Haddad sanciona lei que proíbe aparelhos de som no transporte público

Por Carolina Santos

O prefeito de São Paulo, Fernando Haddad, sancionou uma série de leis, entre elas uma que proíbe o uso de aparelhos sonoros sem fone de ouvido no transporte público. O objetivo da norma, resultado de uma proposta da vereadora Sandra Tadeu (DEM), é reduzir a poluição sonora em ônibus e trens do Metrô e da CPTM (Companhia Paulista de Trens Metropolitanos).

 

A restrição também se aplica aos telefones celulares quando usados por passageiros para ouvir música.

 

O texto ainda estabelece que o infrator poderá ser convidado a se retirar do veículo; caso descumpra a medida, será solicitada a intervenção da polícia.

 

Haddad vetou um dos artigos da lei que previa multa de R$ 5 mil contra quem descumprisse a regra.

 

Outra lei

Foi promulgada, na terça-feira, pelo prefeito Fernando Haddad, uma lei municipal que obriga a administração pública direta e indireta a reservar, no mínimo, 20% dos cargos em comissão e efetivos para negros ou afrodescendentes.

 

A nova legislação prevê que para cargos efetivos e estatutários, os beneficiários das cotas necessariamente deverão prestar concurso público para o ingresso.

 

“Para os efeitos desta lei, consideram-se negros, negras ou afrodescendentes as pessoas que se enquadram como pretos, pardos ou denominação equivalente, conforme estabelecido pelo Instituto Brasileiro de Geografia e Estatística – IBGE, ou seja, será considerada a autodeclaração”, diz trecho da nova legislação.
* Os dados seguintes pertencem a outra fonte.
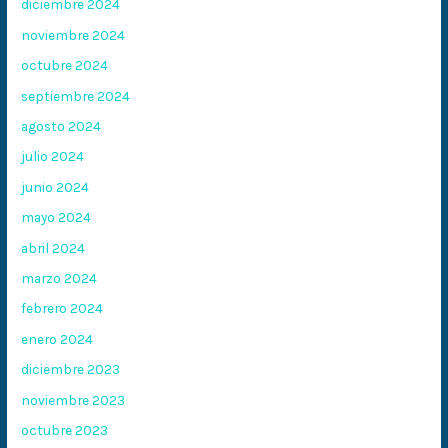
diciembre 2024
noviembre 2024
octubre 2024
septiembre 2024
agosto 2024
julio 2024
junio 2024
mayo 2024
abril 2024
marzo 2024
febrero 2024
enero 2024
diciembre 2023
noviembre 2023
octubre 2023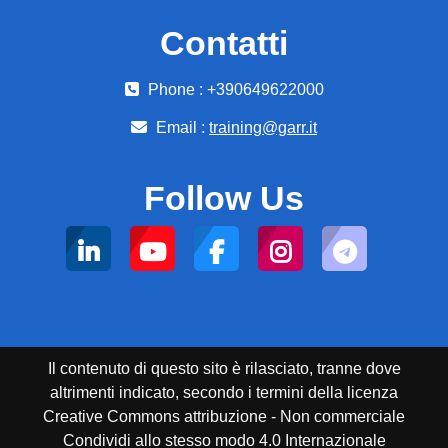
Contatti
Phone : +390649622000
Email :
training@garr.it
Follow Us
Il contenuto di questo sito è rilasciato, tranne dove
altrimenti indicato, secondo i termini della licenza
Creative Commons attribuzione - Non commerciale
Condividi allo stesso modo 4.0 Internazionale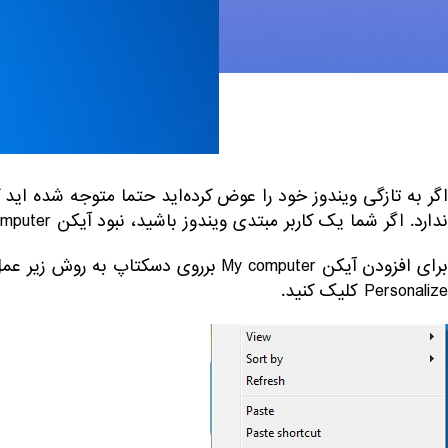
ندارد. اگر شما یک کاربر مبتدی ویندوز باشید، نبود آیکن My computer ممکن کمی شما را به مشکل بیاندازد.
برای افزودن آیکن My computer برروی دسکت
Personalize کلیک کنید.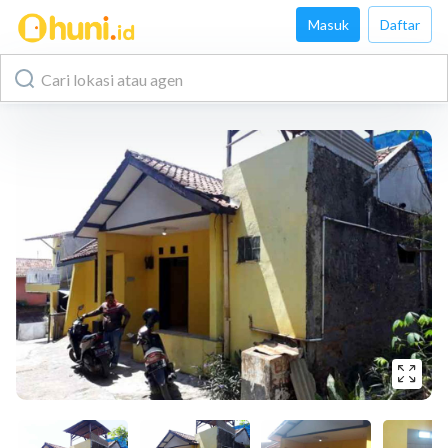
Masuk
Daftar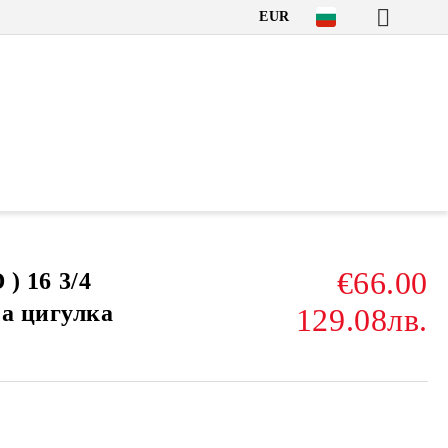
EUR
€66.00
 ) 16 3/4
за цигулка
129.08лв.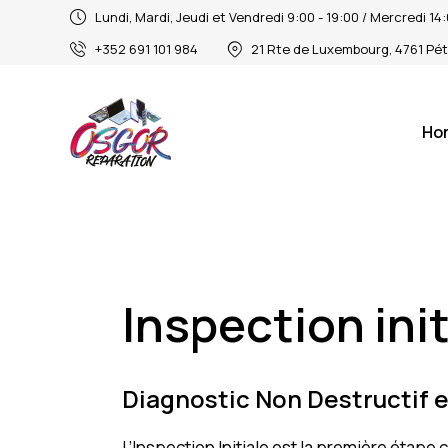
Lundi, Mardi, Jeudi et Vendredi 9:00 - 19:00 / Mercredi 1
+352 691 101 984
21 Rte de Luxembourg, 4761 Pé
Ho
Inspection init
Diagnostic Non Destructif 
L’Inspection Initiale est la première étape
O Poder Executivo tem 90 dias para regulamentar a lei, prazo contado a partir de ontem.

 

Em novembro, a presidente Dilma Rousseff enviou ao Congresso um projeto de lei similar, que destina 20% das vagas em concursos públicos federais para negros. Em 4 de dezembro, a Comissão de Trabalho, de Administração e Serviço Público da Câmara dos Deputados aprovou a proposta. O projeto ainda deverá ser analisado pelas comissões de Direitos Humanos e Minorias e Constituição e Justiça e de Cidadania. Em seguida, passará pelo plenário da Câmara. Se aprovado, irá ao Senado.